Page
--------------------------------

# Value of a Bobcat 873



## turfquip (Dec 21, 1999)

Hi Guys:

What is the value of a 1998 Bobcat 873 w/1157 hours in your perspective markets?

Does an uncertain economy put downward pressure on the value of a machine like this? Initial gut feeling says yes, but jittery markets may drive guys to look at used equipment to conserve cash?

Also, is this machine too big for typical landscape apps?

[Edited by turfquip on 03-21-2001 at 06:38 PM]


----------



## SCL (Jul 27, 2000)

Turf,
I would look at buying something like this at the $15k to 17,5 range. Hours aren't bad and alot depends on how it looks and the year. 1200 hours in 3 years is better than 1200 in a foundry. As for size. I'm getting to be a big proponent of bigger skids and smaller tractors. My 753 is 5' wide w/bucket and I've only had 1 job where a bigger machine wouldn't fit. I'd have figured out something. But it would be nice to lift a pallet of pavers or sod and not end up on my nose. The straight lift of the 873 is worth its weight in gold(not literally).

--------------------------------

Spatial annotation records:
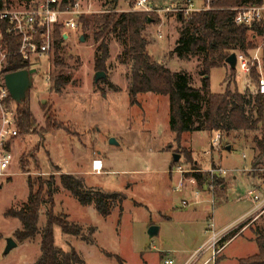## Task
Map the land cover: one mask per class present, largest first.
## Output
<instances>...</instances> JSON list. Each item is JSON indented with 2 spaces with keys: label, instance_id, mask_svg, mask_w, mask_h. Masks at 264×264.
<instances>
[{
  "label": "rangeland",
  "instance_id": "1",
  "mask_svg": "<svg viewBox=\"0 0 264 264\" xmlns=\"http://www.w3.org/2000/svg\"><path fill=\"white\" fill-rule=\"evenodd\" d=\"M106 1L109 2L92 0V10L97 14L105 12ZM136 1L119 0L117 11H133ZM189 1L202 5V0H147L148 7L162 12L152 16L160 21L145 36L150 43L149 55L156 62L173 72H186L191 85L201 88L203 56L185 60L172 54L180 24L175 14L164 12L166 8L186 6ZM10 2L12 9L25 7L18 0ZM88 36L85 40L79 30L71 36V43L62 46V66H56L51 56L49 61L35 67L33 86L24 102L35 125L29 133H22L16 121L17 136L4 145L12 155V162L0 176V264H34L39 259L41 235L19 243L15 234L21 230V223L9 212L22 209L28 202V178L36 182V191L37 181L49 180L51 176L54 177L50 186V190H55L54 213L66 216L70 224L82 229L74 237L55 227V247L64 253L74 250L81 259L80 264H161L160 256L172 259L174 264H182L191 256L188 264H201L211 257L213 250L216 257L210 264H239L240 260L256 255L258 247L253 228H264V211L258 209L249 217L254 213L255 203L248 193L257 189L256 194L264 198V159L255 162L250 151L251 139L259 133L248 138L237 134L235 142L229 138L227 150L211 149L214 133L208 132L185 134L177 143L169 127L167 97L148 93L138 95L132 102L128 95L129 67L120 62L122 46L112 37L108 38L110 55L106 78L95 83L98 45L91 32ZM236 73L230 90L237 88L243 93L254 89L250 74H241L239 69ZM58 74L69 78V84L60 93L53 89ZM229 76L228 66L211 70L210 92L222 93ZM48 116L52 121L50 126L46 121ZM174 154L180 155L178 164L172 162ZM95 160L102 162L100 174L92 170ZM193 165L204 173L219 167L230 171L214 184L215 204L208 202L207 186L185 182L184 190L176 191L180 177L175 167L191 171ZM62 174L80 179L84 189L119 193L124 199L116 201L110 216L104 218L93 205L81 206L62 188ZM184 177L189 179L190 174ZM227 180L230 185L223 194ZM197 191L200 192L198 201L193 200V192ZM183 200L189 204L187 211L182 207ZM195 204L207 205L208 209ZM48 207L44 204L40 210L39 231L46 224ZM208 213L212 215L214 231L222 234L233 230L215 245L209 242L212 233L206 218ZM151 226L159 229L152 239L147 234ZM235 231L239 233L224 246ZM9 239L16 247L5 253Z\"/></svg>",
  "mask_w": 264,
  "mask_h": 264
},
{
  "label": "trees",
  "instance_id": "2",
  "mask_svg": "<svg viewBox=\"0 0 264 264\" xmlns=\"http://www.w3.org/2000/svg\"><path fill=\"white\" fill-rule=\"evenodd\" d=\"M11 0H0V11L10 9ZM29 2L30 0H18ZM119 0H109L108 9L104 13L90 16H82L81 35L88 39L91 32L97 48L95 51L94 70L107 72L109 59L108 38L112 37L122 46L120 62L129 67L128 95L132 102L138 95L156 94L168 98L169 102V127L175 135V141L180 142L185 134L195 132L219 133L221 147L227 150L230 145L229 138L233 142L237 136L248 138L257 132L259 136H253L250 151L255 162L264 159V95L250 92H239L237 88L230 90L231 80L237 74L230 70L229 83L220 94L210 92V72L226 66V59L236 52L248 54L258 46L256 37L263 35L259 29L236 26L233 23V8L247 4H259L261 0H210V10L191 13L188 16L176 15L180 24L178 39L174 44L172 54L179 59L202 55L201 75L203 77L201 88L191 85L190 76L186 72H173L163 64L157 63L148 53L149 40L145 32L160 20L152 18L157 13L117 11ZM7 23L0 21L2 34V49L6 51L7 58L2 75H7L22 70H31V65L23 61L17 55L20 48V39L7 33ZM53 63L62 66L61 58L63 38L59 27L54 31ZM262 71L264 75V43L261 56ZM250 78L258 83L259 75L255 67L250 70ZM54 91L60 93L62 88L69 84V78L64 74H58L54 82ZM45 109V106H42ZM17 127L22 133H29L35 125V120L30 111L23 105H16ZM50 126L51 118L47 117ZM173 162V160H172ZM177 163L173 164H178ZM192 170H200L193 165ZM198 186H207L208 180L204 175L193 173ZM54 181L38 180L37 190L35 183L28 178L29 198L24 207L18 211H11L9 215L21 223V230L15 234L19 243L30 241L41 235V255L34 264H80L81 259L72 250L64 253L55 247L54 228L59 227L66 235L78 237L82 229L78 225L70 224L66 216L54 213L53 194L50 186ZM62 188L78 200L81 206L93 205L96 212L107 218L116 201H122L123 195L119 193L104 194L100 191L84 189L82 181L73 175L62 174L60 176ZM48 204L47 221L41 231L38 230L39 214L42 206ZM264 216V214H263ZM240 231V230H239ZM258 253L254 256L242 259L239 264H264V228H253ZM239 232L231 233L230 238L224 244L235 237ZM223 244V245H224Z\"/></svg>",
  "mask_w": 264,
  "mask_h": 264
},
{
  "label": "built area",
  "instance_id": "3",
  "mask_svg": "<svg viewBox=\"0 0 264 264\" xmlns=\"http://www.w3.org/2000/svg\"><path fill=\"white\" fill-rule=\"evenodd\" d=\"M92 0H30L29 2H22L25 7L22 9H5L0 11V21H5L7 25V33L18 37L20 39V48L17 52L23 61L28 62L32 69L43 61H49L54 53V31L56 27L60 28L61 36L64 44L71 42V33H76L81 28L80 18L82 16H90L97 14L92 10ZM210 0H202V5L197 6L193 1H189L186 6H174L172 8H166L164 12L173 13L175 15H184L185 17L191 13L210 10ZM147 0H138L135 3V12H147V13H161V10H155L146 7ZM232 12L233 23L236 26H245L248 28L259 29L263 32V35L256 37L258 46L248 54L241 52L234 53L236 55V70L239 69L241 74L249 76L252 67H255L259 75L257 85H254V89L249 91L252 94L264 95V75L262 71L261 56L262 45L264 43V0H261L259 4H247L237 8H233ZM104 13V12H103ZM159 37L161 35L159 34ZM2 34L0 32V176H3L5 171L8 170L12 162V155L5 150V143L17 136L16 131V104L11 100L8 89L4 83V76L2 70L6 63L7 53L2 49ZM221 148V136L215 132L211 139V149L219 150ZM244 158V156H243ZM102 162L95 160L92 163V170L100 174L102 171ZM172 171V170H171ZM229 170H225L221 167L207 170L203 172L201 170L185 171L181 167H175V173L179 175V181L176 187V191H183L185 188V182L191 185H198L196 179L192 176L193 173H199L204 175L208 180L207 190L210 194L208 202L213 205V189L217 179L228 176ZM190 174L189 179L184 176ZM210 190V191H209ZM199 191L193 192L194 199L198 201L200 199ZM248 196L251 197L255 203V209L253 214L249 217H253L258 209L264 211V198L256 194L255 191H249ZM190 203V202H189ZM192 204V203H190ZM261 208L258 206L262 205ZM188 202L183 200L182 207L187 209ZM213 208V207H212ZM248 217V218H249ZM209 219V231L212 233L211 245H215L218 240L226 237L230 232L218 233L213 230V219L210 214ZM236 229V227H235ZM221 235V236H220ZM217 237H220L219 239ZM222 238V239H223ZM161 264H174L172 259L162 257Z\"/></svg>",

--------------------------------

Things to do
1/ From the Bobcat 873 thread, extract the stretch from "# Value of a" through "typical landscape apps?".
2/ Translate this sentence from the Bobcat 873 thread into German: "Does an uncertain economy put downward pressure on the value of a machine like this?"
3/ Answer these questions using the Bobcat 873 thread:
(a) How many hours are on the 1998 Bobcat 873?
(b) How wide is SCL's 753 with its bucket?
(c) Which feature of the 873 does SCL call worth its weight in gold?

Set of answers
1/
# Value of a Bobcat 873



## turfquip (Dec 21, 1999)

Hi Guys:

What is the value of a 1998 Bobcat 873 w/1157 hours in your perspective markets?

Does an uncertain economy put downward pressure on the value of a machine like this? Initial gut feeling says yes, but jittery markets may drive guys to look at used equipment to conserve cash?

Also, is this machine too big for typical landscape apps?

2/ Übt eine unsichere Wirtschaftslage Abwärtsdruck auf den Wert einer Maschine wie dieser aus?

3/
(a) 1157 hours
(b) 5 feet
(c) Its straight lift